El fallecimiento de Julio Humberto Grondona parecía que traía nuevo aire a la entidad madre del fútbol argentino tras 35 años de gobierno de mano dura y de sospechas de corrupción. No pasó eso, sino todo lo contrario. Todo se convirtió en un huracán arrasador a partir del papelón del 38 a 38 entre Luis Segura y Marcelo Tinelli a fines del año pasado.
El Comité Ejecutivo de la AFA no tuvo la posibilidad de garantizar un acto eleccionario limpio y menos un manejo pulcro del dinero que llegó con el programa Fútbol para Todos, otro de los puntos donde se inició este declive dirigencial.
Si hablamos de situaciones circenses dentro de la entidad hay que contar primero la renuncia de Segura a su candidatura, luego la de Tinelli y la aparición de Hugo Moyano, siempre con su lado oscuro de aprietes a través de su conducción sindical, la de Chiqui Tapia, la de Armando Pérez y la de números dirigentes que se apuntaron para dirigir la AFA, muchos sin capacidad probada y con deudas inmanejables en sus clubes.
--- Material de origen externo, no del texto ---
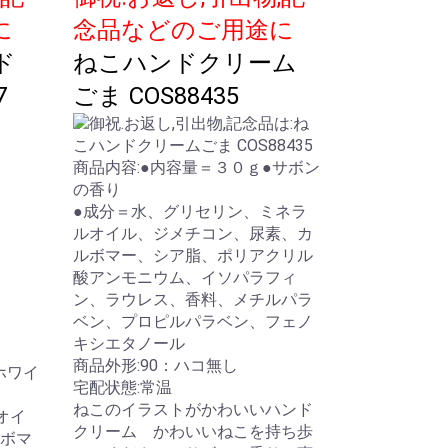
に
念品などのご用途に
ド
ねこハンドクリーム
7
ごま COS88435
商品内容:●内容量＝３０ｇ●サボン
の香り
●成分＝水、グリセリン、ミネラ
ルオイル、ジメチコン、尿素、カ
ルボマー、シア脂、ポリアクリル
酸アンモニウム、イソパラフィ
ン、ラウレス、香料、メチルパラ
ベン、プロピルパラベン、フェノ
キシエタノール
商品外形:90：ハコ無し
ホワイ
宅配状態:常温
ねこのイラストがかわいいハンド
オイ
クリーム かわいいねこを持ち歩
ボマ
Ironías de nuestro fútbol.
Otro acto de circo fue y sigue siendo la superliga. Un torneo de modelo europeo, pero diseñado con la "mano argentina", que siempre tiende a dañar todo lo que toca. Para que se concrete se pensó en formar una "AFA paralela", también en la renuncia de sus peces gordos (Angelici, Lammens, D'Onofrio y Blanco).
En paralelo, la Selección argentina jugó la Copa América Centenario sin sparrings porque la caja de la AFA tiene más deudas que activos y no pudo pagar el viaje de los pibes. Se amenazó con quitar a la Selección de la competencia, se entrenó contra mujeres, no se planearon bien los traslados de ciudad en ciudad, situación que se hizo pública por el enojo de Lionel Messi. A esta altura el acto de circo ya se convirtió en un drama total.
Se convirtió en una pesadilla con la aparición de la FIFA anunciando la intervención de la AFA, la remoción de Segura, la reafirmación en su cargo del propio Segura, una final más perdida contra Chile y la renuncia de Lionel Messi. Todo un combo explosivo capaz de sepultar a cualquiera.
Pero, como se suele decir en estas ocasiones, "más bajo no se puede caer", y queda ese aliciente. Se debe avanzar, con Messi o sin él, pero con la certeza de que no deben existir dirigentes que buscan quedarse con lo que le corresponde a la patria futbolera.